--- START ---

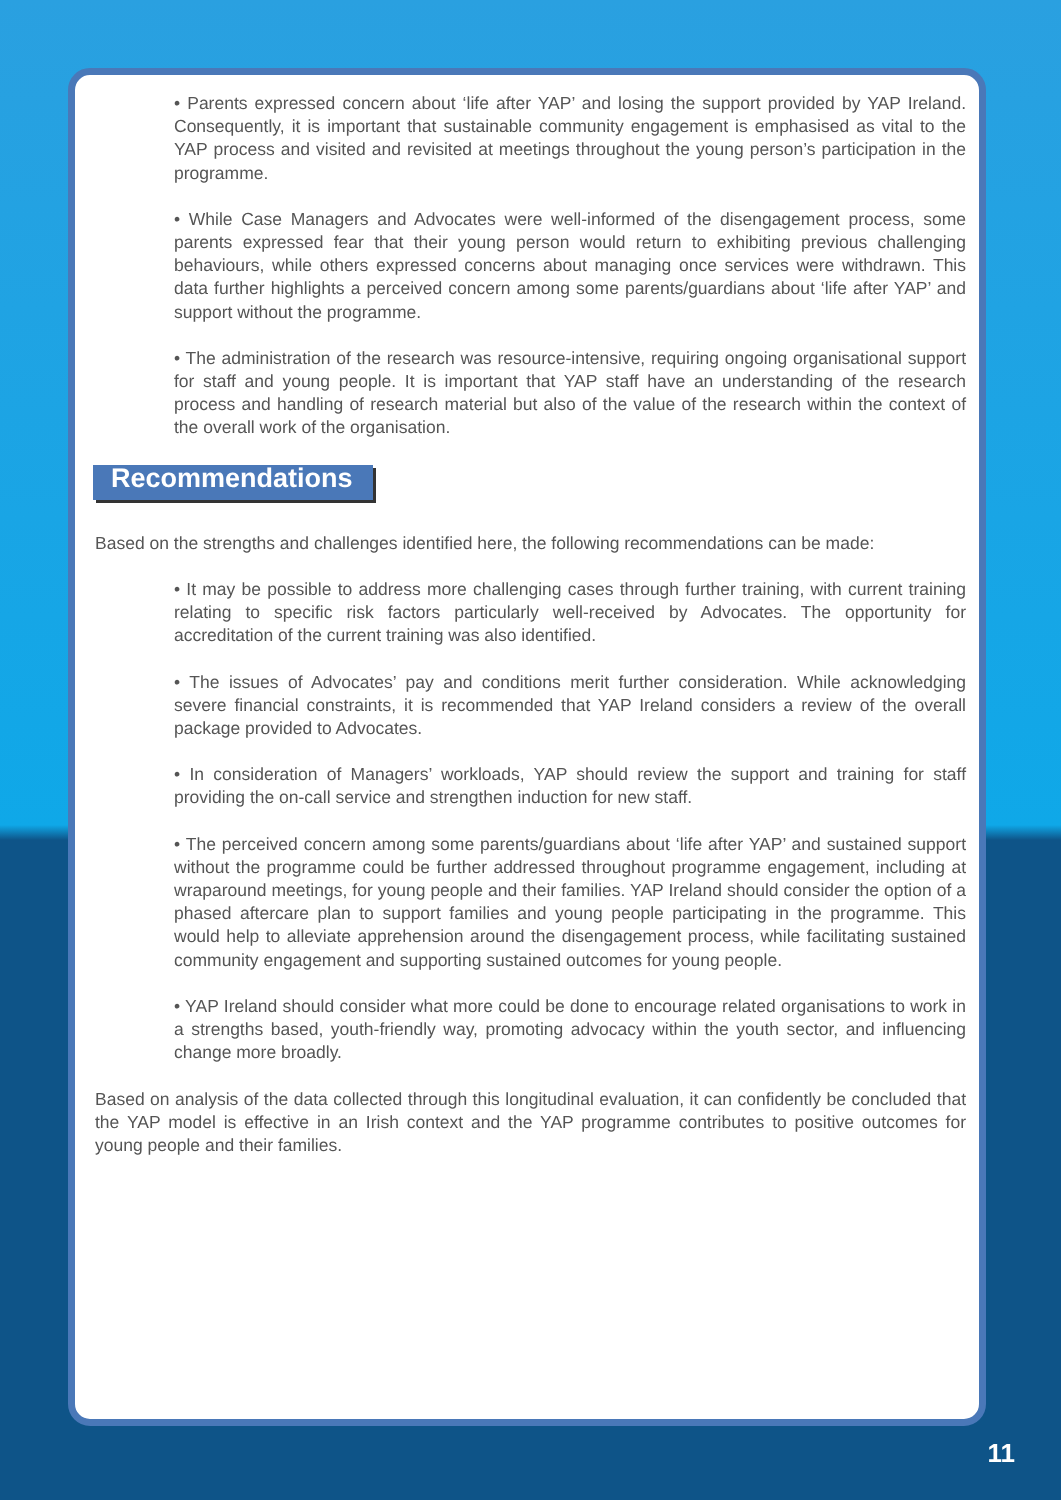• Parents expressed concern about ‘life after YAP’ and losing the support provided by YAP Ireland. Consequently, it is important that sustainable community engagement is emphasised as vital to the YAP process and visited and revisited at meetings throughout the young person’s participation in the programme.
• While Case Managers and Advocates were well-informed of the disengagement process, some parents expressed fear that their young person would return to exhibiting previous challenging behaviours, while others expressed concerns about managing once services were withdrawn. This data further highlights a perceived concern among some parents/guardians about ‘life after YAP’ and support without the programme.
• The administration of the research was resource-intensive, requiring ongoing organisational support for staff and young people. It is important that YAP staff have an understanding of the research process and handling of research material but also of the value of the research within the context of the overall work of the organisation.
Recommendations
Based on the strengths and challenges identified here, the following recommendations can be made:
• It may be possible to address more challenging cases through further training, with current training relating to specific risk factors particularly well-received by Advocates. The opportunity for accreditation of the current training was also identified.
• The issues of Advocates’ pay and conditions merit further consideration. While acknowledging severe financial constraints, it is recommended that YAP Ireland considers a review of the overall package provided to Advocates.
• In consideration of Managers’ workloads, YAP should review the support and training for staff providing the on-call service and strengthen induction for new staff.
• The perceived concern among some parents/guardians about ‘life after YAP’ and sustained support without the programme could be further addressed throughout programme engagement, including at wraparound meetings, for young people and their families. YAP Ireland should consider the option of a phased aftercare plan to support families and young people participating in the programme. This would help to alleviate apprehension around the disengagement process, while facilitating sustained community engagement and supporting sustained outcomes for young people.
• YAP Ireland should consider what more could be done to encourage related organisations to work in a strengths based, youth-friendly way, promoting advocacy within the youth sector, and influencing change more broadly.
Based on analysis of the data collected through this longitudinal evaluation, it can confidently be concluded that the YAP model is effective in an Irish context and the YAP programme contributes to positive outcomes for young people and their families.
11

--- END ---

● EXERCISE INSTRUCTIONS: Taking the material above, extract exactly and only the lines from the line with "of the organisation." to the line with "for new staff.", inclusive of both.

● ANSWER:
• The administration of the research was resource-intensive, requiring ongoing organisational support for staff and young people. It is important that YAP staff have an understanding of the research process and handling of research material but also of the value of the research within the context of the overall work of the organisation.
Recommendations
Based on the strengths and challenges identified here, the following recommendations can be made:
• It may be possible to address more challenging cases through further training, with current training relating to specific risk factors particularly well-received by Advocates. The opportunity for accreditation of the current training was also identified.
• The issues of Advocates’ pay and conditions merit further consideration. While acknowledging severe financial constraints, it is recommended that YAP Ireland considers a review of the overall package provided to Advocates.
• In consideration of Managers’ workloads, YAP should review the support and training for staff providing the on-call service and strengthen induction for new staff.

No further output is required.